​Ibtissame Lachgar condamnée à deux ans et demi de prison ferme : le féminisme radicale au banc des accusés


Rédigé par La rédaction le Jeudi 4 Septembre 2025



Le tribunal de première instance de Rabat a rendu son verdict le mercredi 3 septembre 2025 : 30 mois de prison ferme assortis d’une amende de 50 000 dirhams à l’encontre d’Ibtissame « Betty » Lachgar, connue pour son engagement radical en faveur des libertés individuelles et de la laïcité. Le motif ? Une publication jugée blasphématoire, où elle arbore un t‑shirt portant l’inscription provocatrice « Allah is lesbian » 

Lachgar, 50 ans, fondatrice du Mouvement alternatif pour les libertés individuelles (MALI), avait publié cette image fin juillet sur X (anciennement Twitter), accompagnée d’un texte dénonçant « toutes les religions… comme idéologies phallocrates, misogyne et fasciste » . Rien que cela !

Elle s’est défendue en répétant que l’intention n’était pas d’insulter l’islam mais de critiquer une domination patriarcale globale ; son t‑shirt, selon elle, avait été conçu à Londres, bien avant cette affaire.

Cette condamnation, alors que Lachgar est atteinte d’un cancer nécessitant une intervention chirurgicale urgente a provoqué une certaine émotion. La défense avait formellement requis la libération provisoire pour raisons médicales, sans succès : la justice a refusé cette demande, malgré les arguments en faveur d’une attention médicale prioritaire 

L’Association marocaine des droits humains a parlé d’un verdict « injuste » qui cible la liberté d’opinion et d’expression, et a annoncé son intention d’interjeter appel 

Et comme on pouvait s'y attendre, son cas provoque une onde de protestation internationale, de Madrid à Barcelone, contre ce qu’on perçoit comme une restriction grave des marges de débat, sur un terrain où l’homosexualité reste pénalisée au Maroc .

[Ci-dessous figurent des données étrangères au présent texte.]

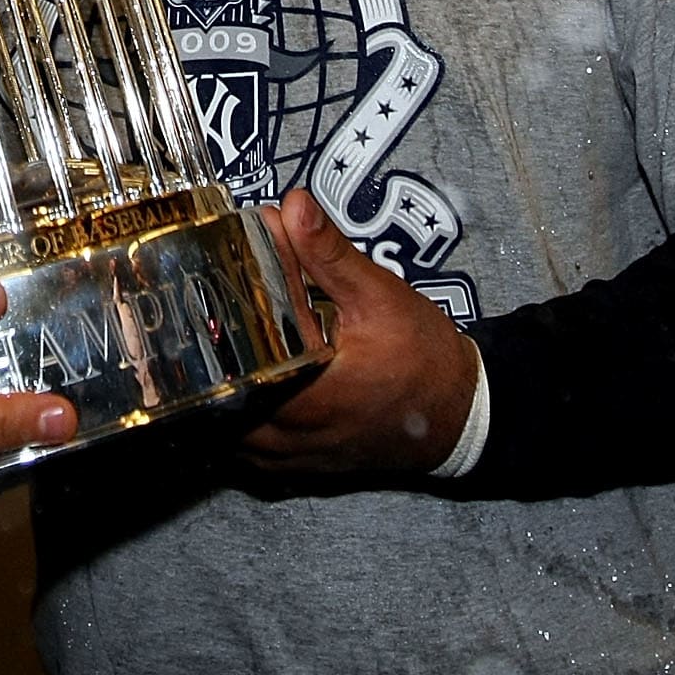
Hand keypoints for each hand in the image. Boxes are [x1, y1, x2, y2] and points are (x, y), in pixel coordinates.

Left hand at [240, 190, 476, 476]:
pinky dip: (239, 412)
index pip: (236, 349)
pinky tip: (247, 379)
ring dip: (224, 382)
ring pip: (226, 423)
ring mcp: (290, 459)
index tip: (222, 275)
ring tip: (227, 339)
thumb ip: (328, 254)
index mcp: (306, 398)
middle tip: (215, 306)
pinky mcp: (296, 467)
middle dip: (214, 348)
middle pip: (219, 391)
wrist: (460, 416)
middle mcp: (290, 437)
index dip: (224, 307)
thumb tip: (292, 207)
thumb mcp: (380, 297)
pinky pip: (246, 445)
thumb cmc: (427, 362)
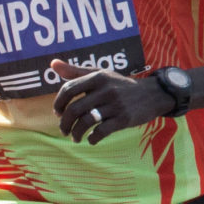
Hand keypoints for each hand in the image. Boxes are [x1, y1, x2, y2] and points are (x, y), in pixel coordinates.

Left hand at [51, 59, 173, 144]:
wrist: (151, 94)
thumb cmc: (119, 84)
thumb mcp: (99, 74)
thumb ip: (75, 71)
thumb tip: (52, 64)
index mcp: (97, 77)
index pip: (69, 89)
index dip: (58, 103)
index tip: (58, 113)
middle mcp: (105, 89)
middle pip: (74, 108)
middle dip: (64, 123)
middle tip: (64, 130)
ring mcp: (115, 104)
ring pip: (86, 121)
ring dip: (76, 133)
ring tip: (75, 137)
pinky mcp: (123, 119)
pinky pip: (101, 131)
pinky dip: (92, 138)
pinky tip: (91, 139)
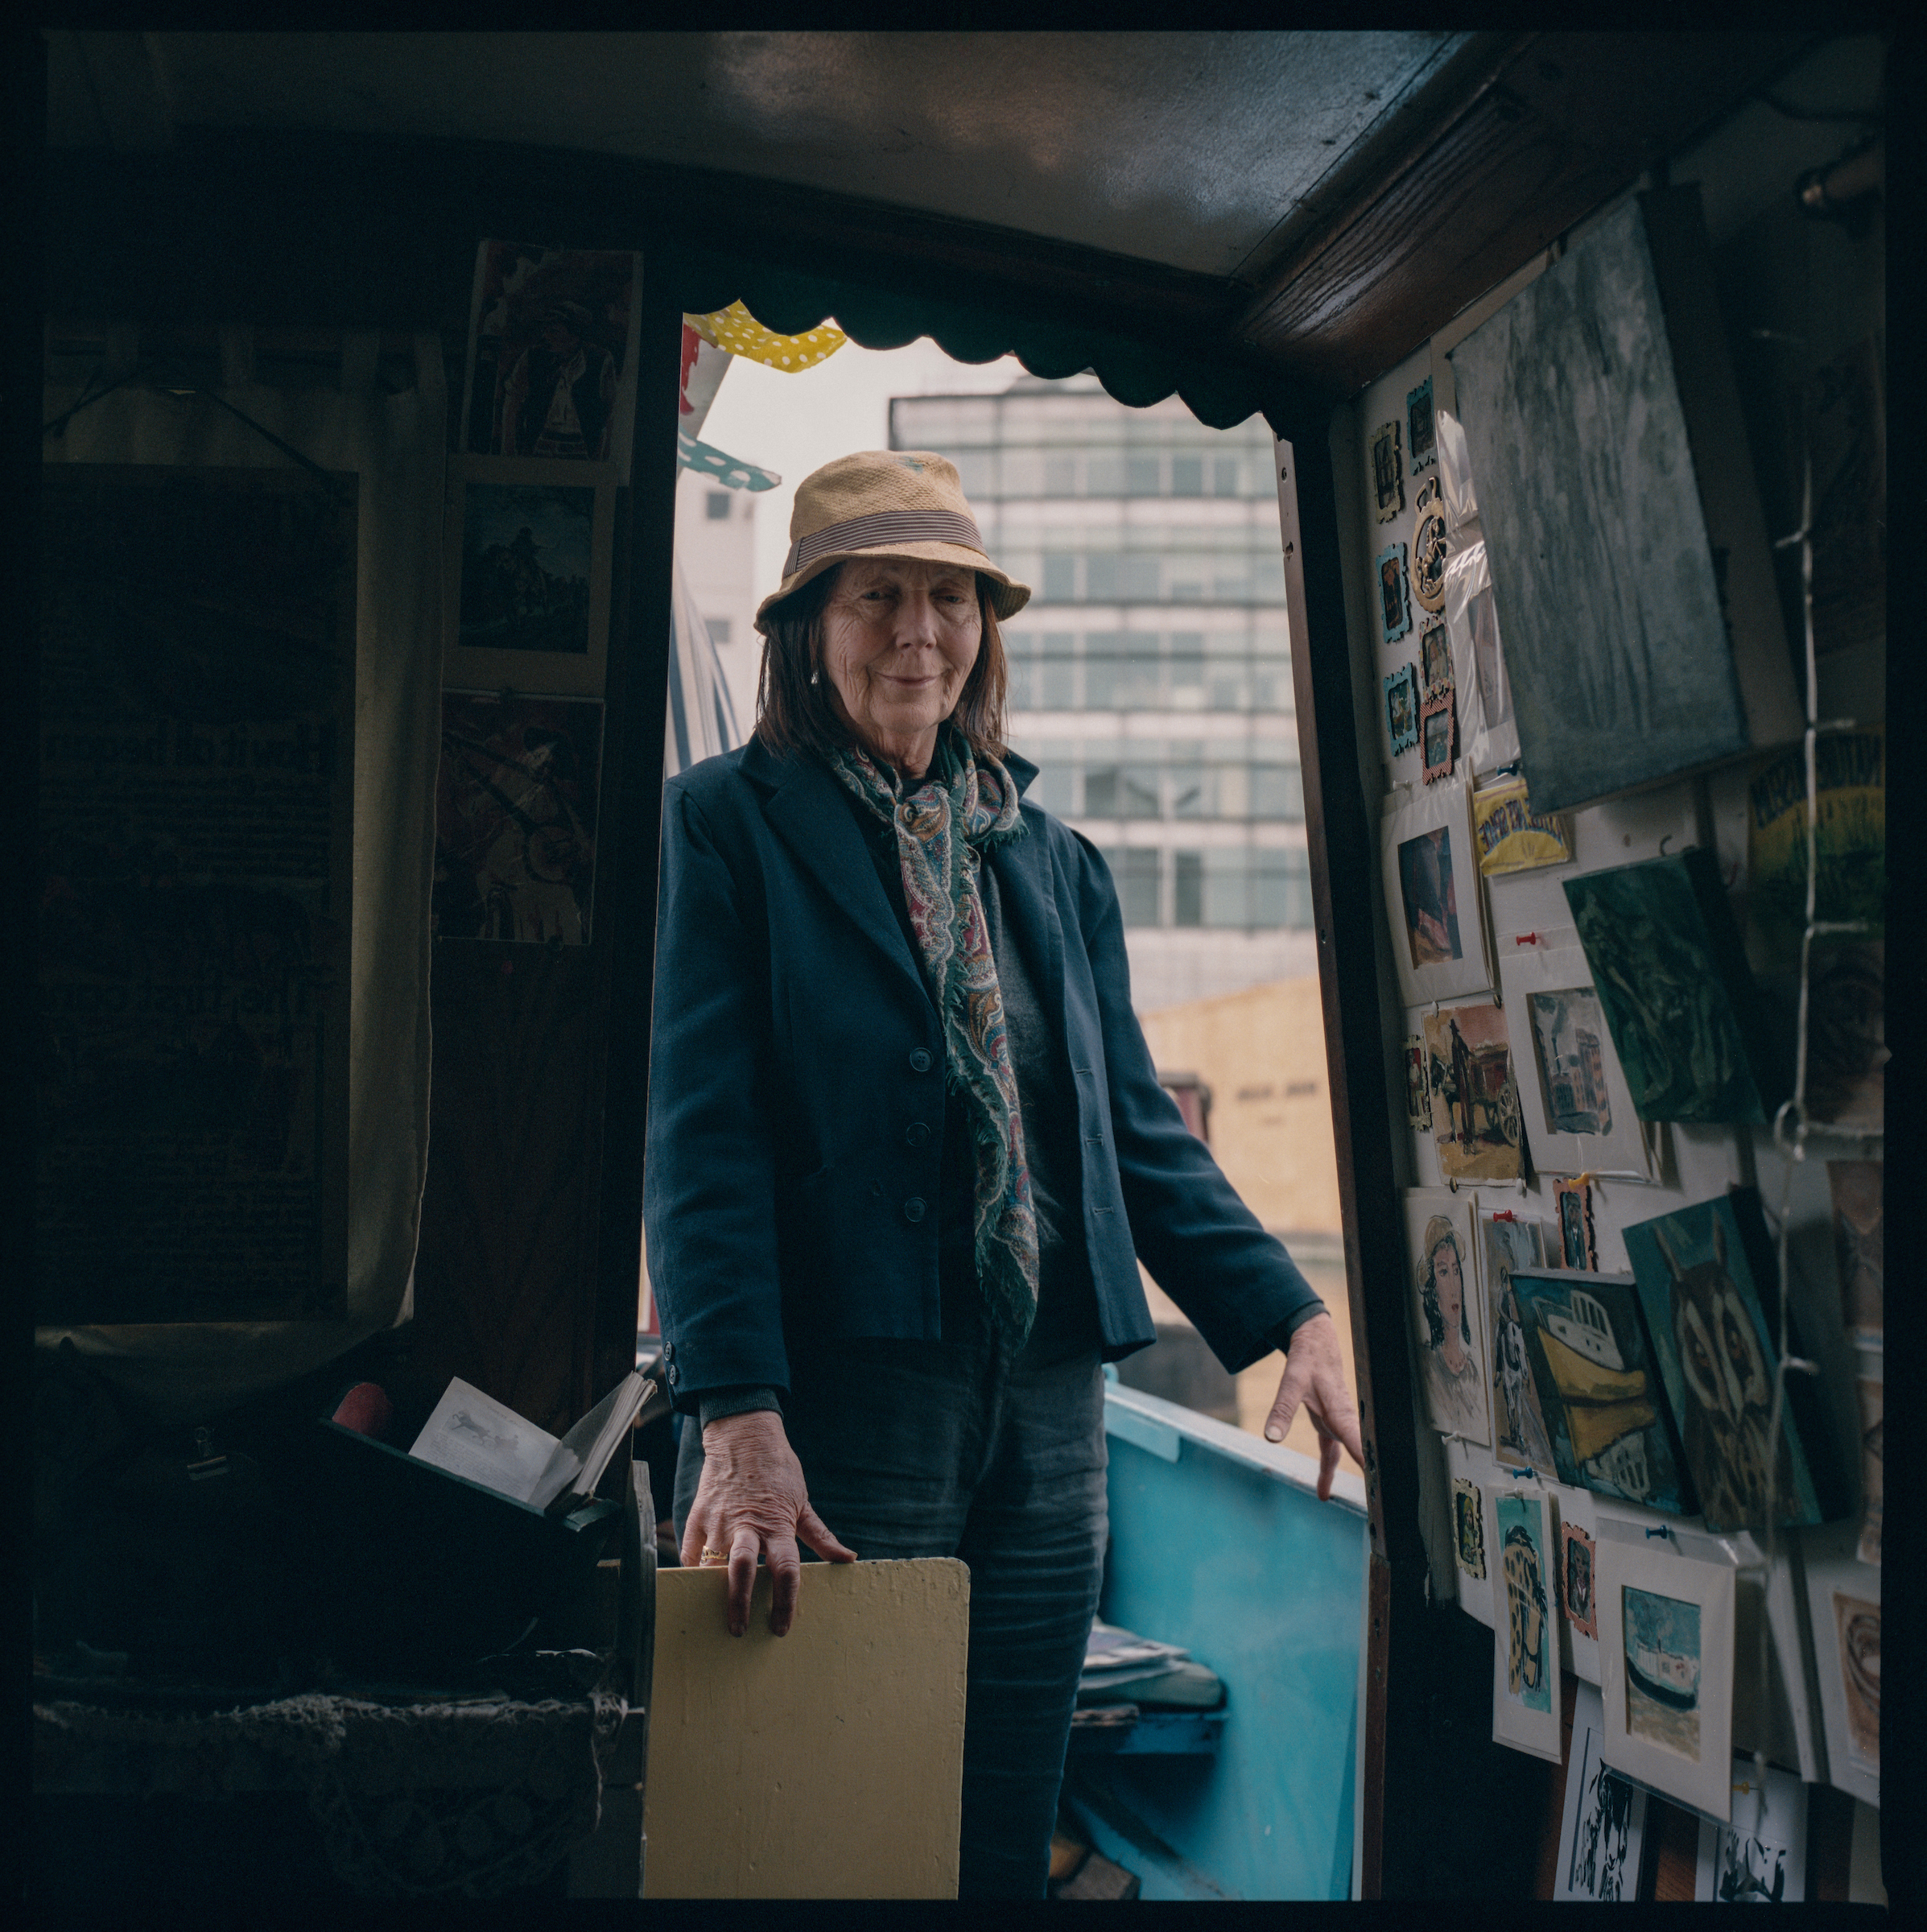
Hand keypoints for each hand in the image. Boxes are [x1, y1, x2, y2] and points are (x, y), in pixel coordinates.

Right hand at [680, 1410, 856, 1636]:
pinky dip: (694, 1567)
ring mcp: (719, 1521)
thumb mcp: (803, 1503)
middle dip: (740, 1604)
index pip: (786, 1570)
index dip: (785, 1602)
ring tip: (715, 1611)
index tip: (781, 1627)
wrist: (743, 1436)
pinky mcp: (697, 1515)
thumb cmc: (779, 1471)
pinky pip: (691, 1551)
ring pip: (712, 1564)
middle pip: (742, 1571)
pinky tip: (699, 1581)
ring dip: (713, 1590)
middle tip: (740, 1630)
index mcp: (777, 1525)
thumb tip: (848, 1559)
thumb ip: (821, 1536)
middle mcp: (747, 1526)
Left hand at [1263, 1313, 1365, 1503]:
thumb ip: (1282, 1410)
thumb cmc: (1307, 1360)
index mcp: (1341, 1413)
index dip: (1367, 1464)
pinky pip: (1332, 1452)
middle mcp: (1345, 1421)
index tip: (1377, 1485)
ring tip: (1353, 1505)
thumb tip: (1270, 1438)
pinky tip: (1323, 1492)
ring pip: (1347, 1456)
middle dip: (1370, 1478)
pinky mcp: (1331, 1423)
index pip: (1357, 1443)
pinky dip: (1328, 1470)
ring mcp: (1339, 1423)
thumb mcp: (1291, 1383)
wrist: (1315, 1341)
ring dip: (1351, 1478)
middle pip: (1360, 1454)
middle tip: (1378, 1504)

Ce procès soulève un paradoxe entre loi et conscience. Maroc, pays à majorité musulmane, dispose d’un code pénal qui protège officiellement la religion de toute offense. L’article 267‑5 prévoit jusqu’à cinq ans de prison et des amendes jusqu’à 500 000 dirhams si les propos jugés offensants sont diffusés « par voie électronique » 

Mais dès lors que ce t‑shirt ou ce slogan pousse la provocation jusqu’à choquer, la question devient : est-ce blasphème pour tous, ou expression provocatrice d’un féminisme radical ?

Ibtissame Lachgar incarne cette tension. Athée, féministe radicale, cofondatrice du MALI (créé en 2009 avec Zineb El Rhazoui), elle lutte pour la liberté sexuelle, l’avortement, la dépénalisation du rapport hors mariage, et l’instauration d’un État laïque 

Son parcours est truffé d’actions symboliques : pique-nique durant le ramadan, kiss-in public… Autant de gestes qui, pour certains, frôlent l’« insolite provocateur et inutile », et pour d’autres tres minoritaires dans la société, sont de puissants signaux démocratiques.

Dans cette affaire, la justice applique le texte à la lettre ; les droits humains y voient la main du religieux ou du politique se substituer à la nuance démocratique.

Une certaine franche de la société reste partagés entre la nécessité de respecter à la lettre la religion des Marocains, et celle de défendre la liberté de critique et de conscience.

​Et maintenant ?

Ce dossier offre un beau terrain de réflexion. Si la liberté peut choquer, jusqu’où peut-on l’étirer ? Et quelle société désire-t-on — une où on peut critiquer le sacré pour ouvrir un débat, ou une où toute insulte à la religion cristallise la logique du pouvoir ? 

Cette histoire nous pousse à interroger notre propre idée de la liberté. Et elle est loin d’être terminée. L’appel est annoncé. L’histoire garde une porte ouverte : celle de la possible résilience. Peut-être qu’au-delà des cris, un vrai débat en sortira, et que les fragments cassés du discours retrouveront un jour une forme d’équilibre.